Nein, was die E-Telekommunikation angeht, hatte Albanien Glück. Die richtige Technik hat das Land zum richtigen Zeitpunkt erreicht. Das löst allerdings nur das eine Problem. Aber Infrastruktur ist viel mehr als die Möglichkeit zu kommunizieren. Albanien hat ein Müllproblem. Auf dem Land gibt es oft keine funktionierende Müllabfuhr. Deshalb sammeln viele Dörfer ihren Müll in temporären Müllhalden vor dem Dorfeingang. Oft sieht man auf den Feldern kleine Feuer – provisorische Müllverbrennungsaktionen. Das verschmutzt die albanische Umwelt. Regen wäscht den Dreck aus den Müllkippen und spült ihn in in das Grundwasser und ins Meer. Die Feuer qualmen den Schmutz in die Luft und die Nutztiere essen, was sie im Müll finden können.
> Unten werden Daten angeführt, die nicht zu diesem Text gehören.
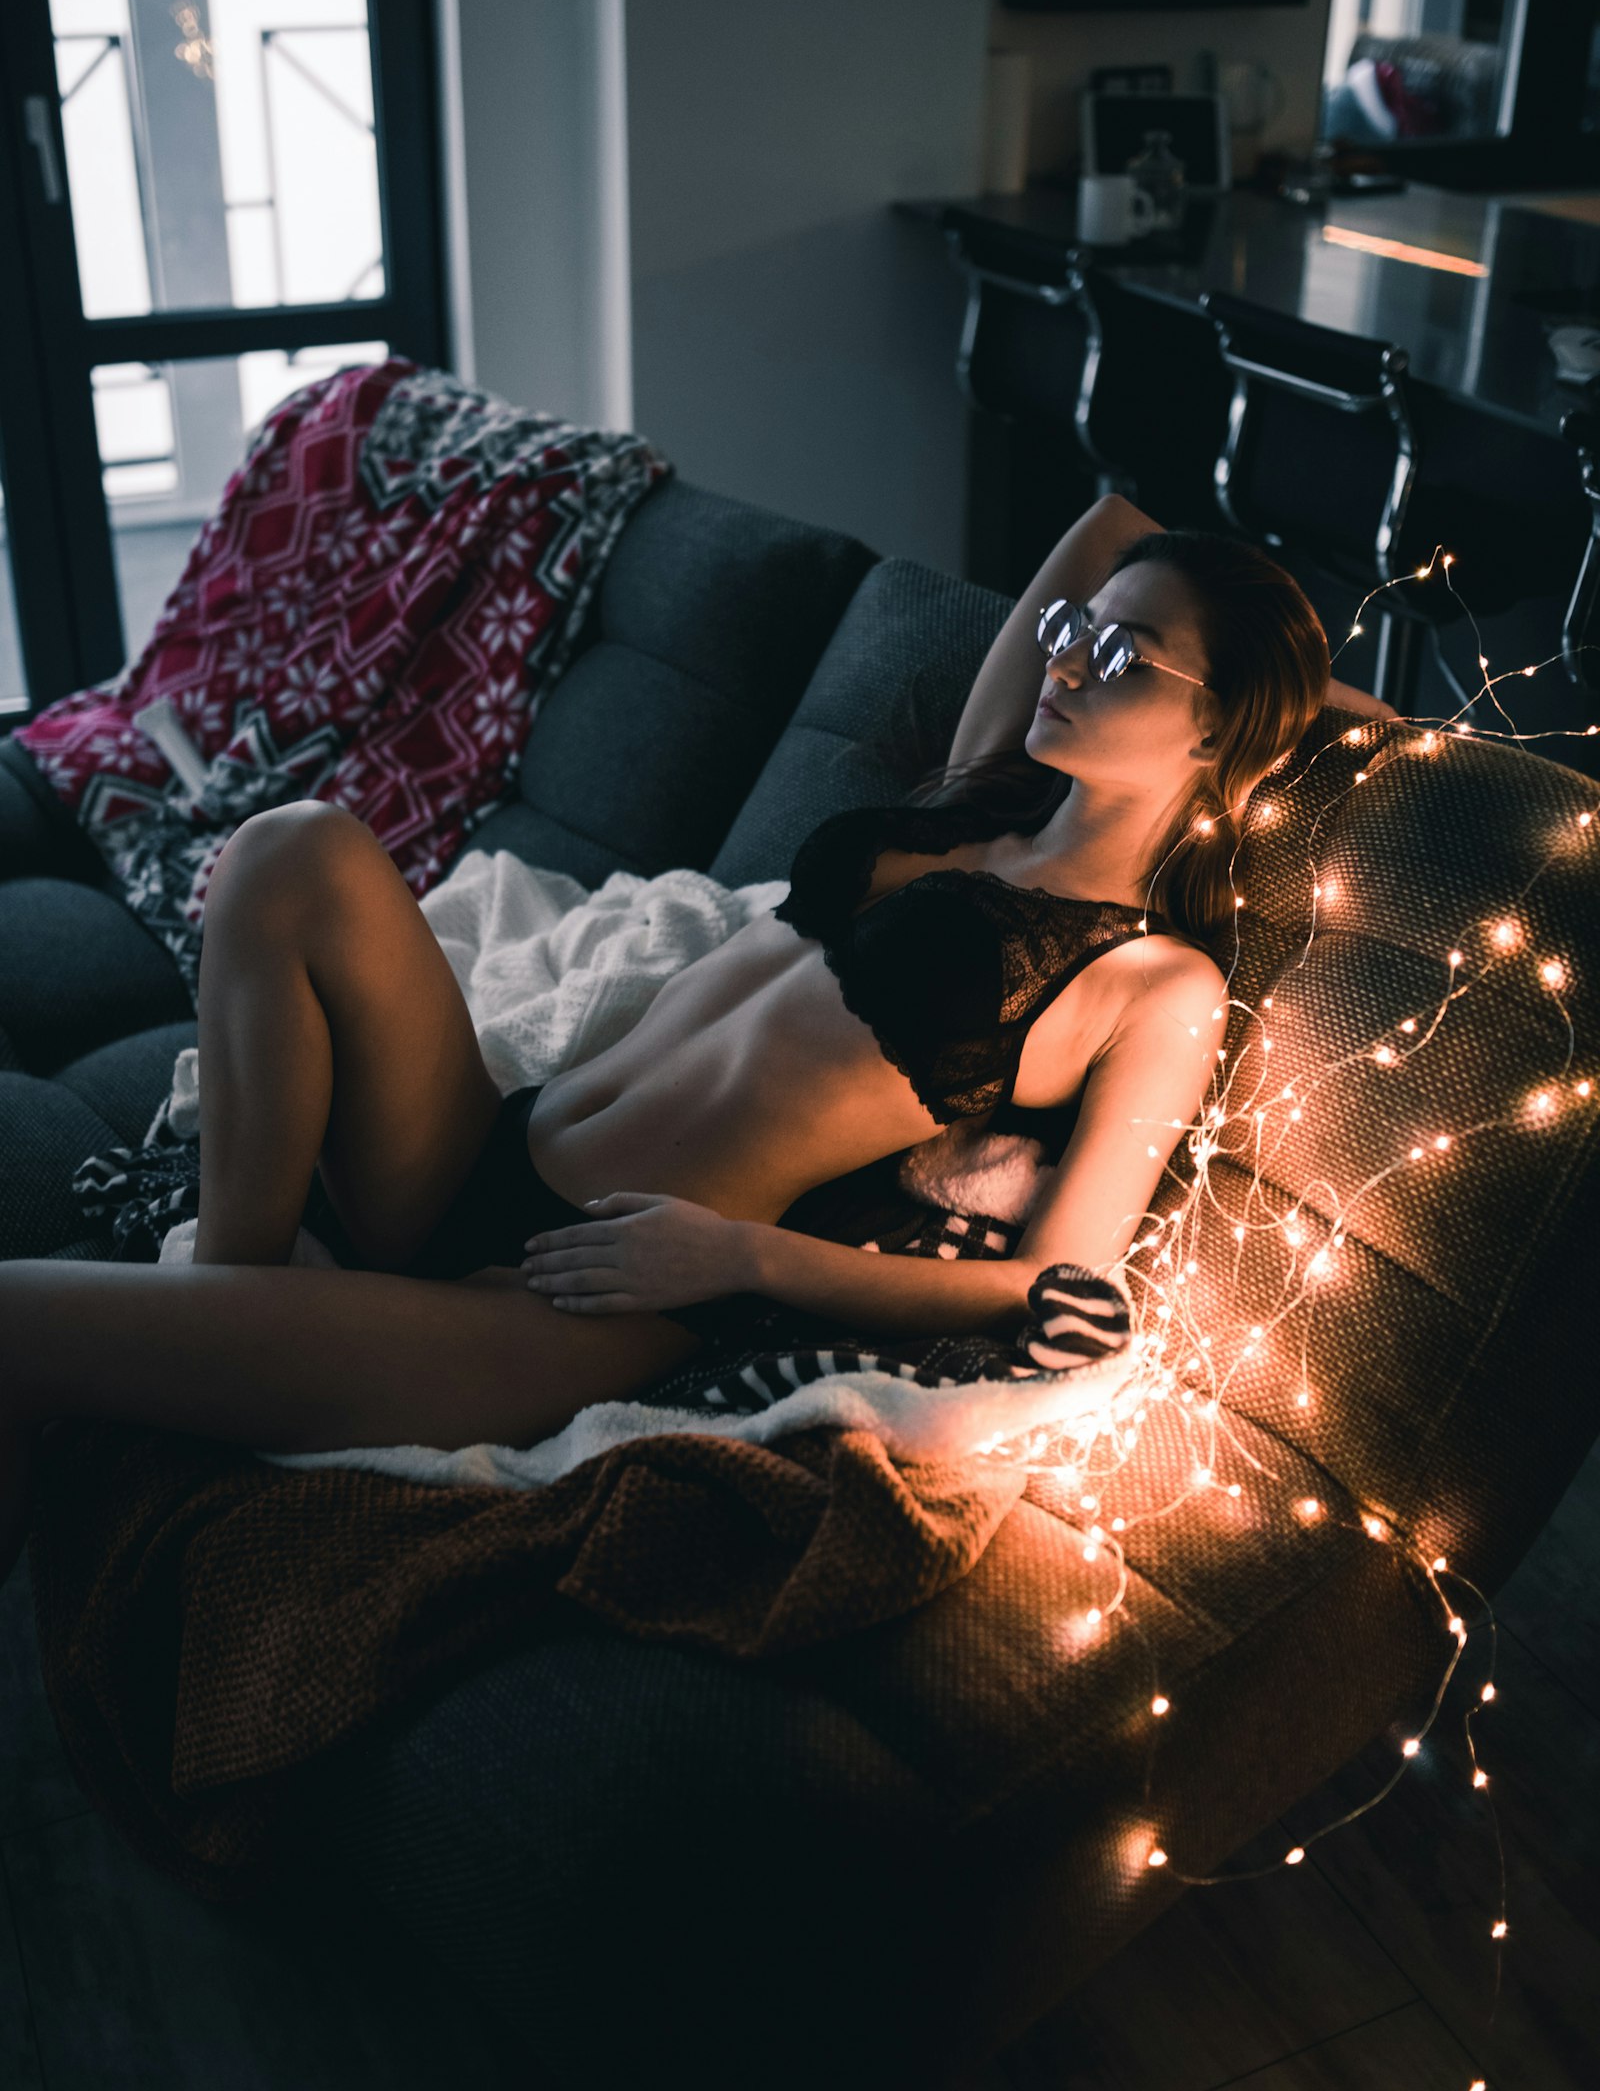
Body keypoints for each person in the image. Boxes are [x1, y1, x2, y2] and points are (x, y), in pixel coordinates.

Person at [0, 492, 1377, 1581]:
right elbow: (1111, 522)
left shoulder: (1155, 983)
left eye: (1122, 657)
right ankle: (231, 1299)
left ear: (1219, 734)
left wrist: (739, 1257)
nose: (1069, 663)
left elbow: (1059, 1292)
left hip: (576, 1305)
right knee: (286, 849)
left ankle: (217, 1349)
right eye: (1076, 632)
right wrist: (1182, 646)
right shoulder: (979, 801)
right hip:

Und das Schlimmste: Es sieht grauenhaft aus. Der Müll verteilt sich über das ganze Land. Albanien möchte eigentlich für Touristen attraktiver werden. Die Voraussetzungen sind gut: Schöne Berge im Norden, gutes Wetter und eine sehr lange Küste eröffnen dem Land die Möglichkeit. Aber wenn es im Eingang vom Hotel nach totem Hund riecht, weiß man: Das Land hat noch einen langen Weg zu gehen.